If all goes according to plan, the newly announced Lunar Mission One will drill at least 65 feet (20 meters) — and perhaps as much as 330 feet (100 m) — underground at the moon's south pole in 2024, collecting samples that should shed light on the formation of the Earth and moon, as well as the feasibility of a manned lunar outpost in the area, project organizers said.
Going so deep underground will give scientists a look at pristine ancient rock untouched by cosmic radiation or meteorite impacts over the eons, the mission representatives added. [Most Amazing Moon Missions of All Time]
"Lunar Mission Onewill make a huge contribution to our understanding of the origins of our planet and the moon, and will inspire a generation to learn more about space, science and engineering, in the same way that my generation was inspired by the Apollo moon landings," David Iron, founder of Lunar Missions Ltd. and the Lunar Missions Trust, said in a statement.
While the unmanned Lunar Mission One was just announced publicly Tuesday evening (Nov. 18), it has been in the works for the past seven years, project officials said.
The United Kingdom-based mission aims to pay for its ambitious activities in several different ways, starting with a Kickstarter campaign that launched on Tuesday.

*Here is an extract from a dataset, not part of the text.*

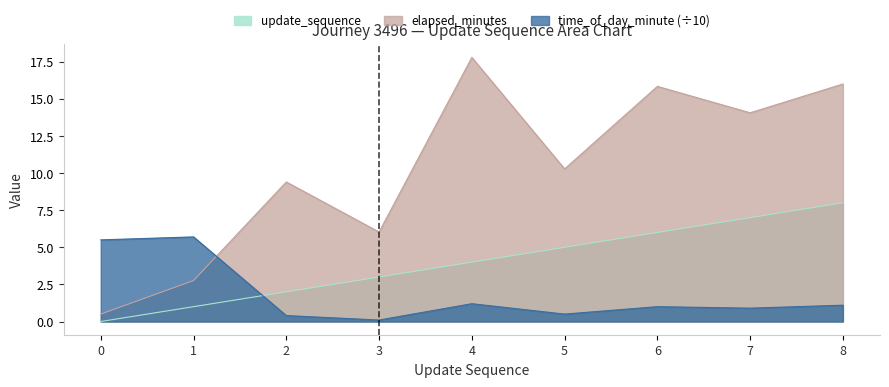

What are all the series names shown in the legend?

update_sequence, elapsed_minutes, time_of_day_minute (÷10)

Organizers hope the crowdfunding effort will raise about $950,000, which would fund initial development operations.
People will also be able to purchase "digital memory boxes" — giving participants the chance to contribute to a time capsule that Lunar Mission One plans to bury as part of its work at the south pole of the moon. This time capsule will also contain a record of life on Earth and a chronicle of human history and civilization, project organizers said.
Sales of digital memory boxes will continue for years, and mission representatives are counting on big international participation. Market research suggests that 1 percent of people around the world who can afford a digital memory box will buy one, potentially resulting in revenues of about $4.7 billion, mission representatives said.
Any surplus money raised will be put into a charitable trust dedicated to funding future space science and exploration activities, the organizers added.
Lunar Missions Ltd. runs Lunar Mission One with the assistance of a number of partner organizations, including RAL Space (part of the United Kingdom's Science and Technology Facilities Council), University College London, The Open University in the United Kingdom and the Institute of Education in London.
"Lunar Mission One is both ambitious and innovative, demonstrating an exciting way of enabling lunar exploration," RAL Space Director Richard Holdaway said in a statement. "As well as direct exploration benefits, the mission will have longer-term advantages, including technological advances and knowledge."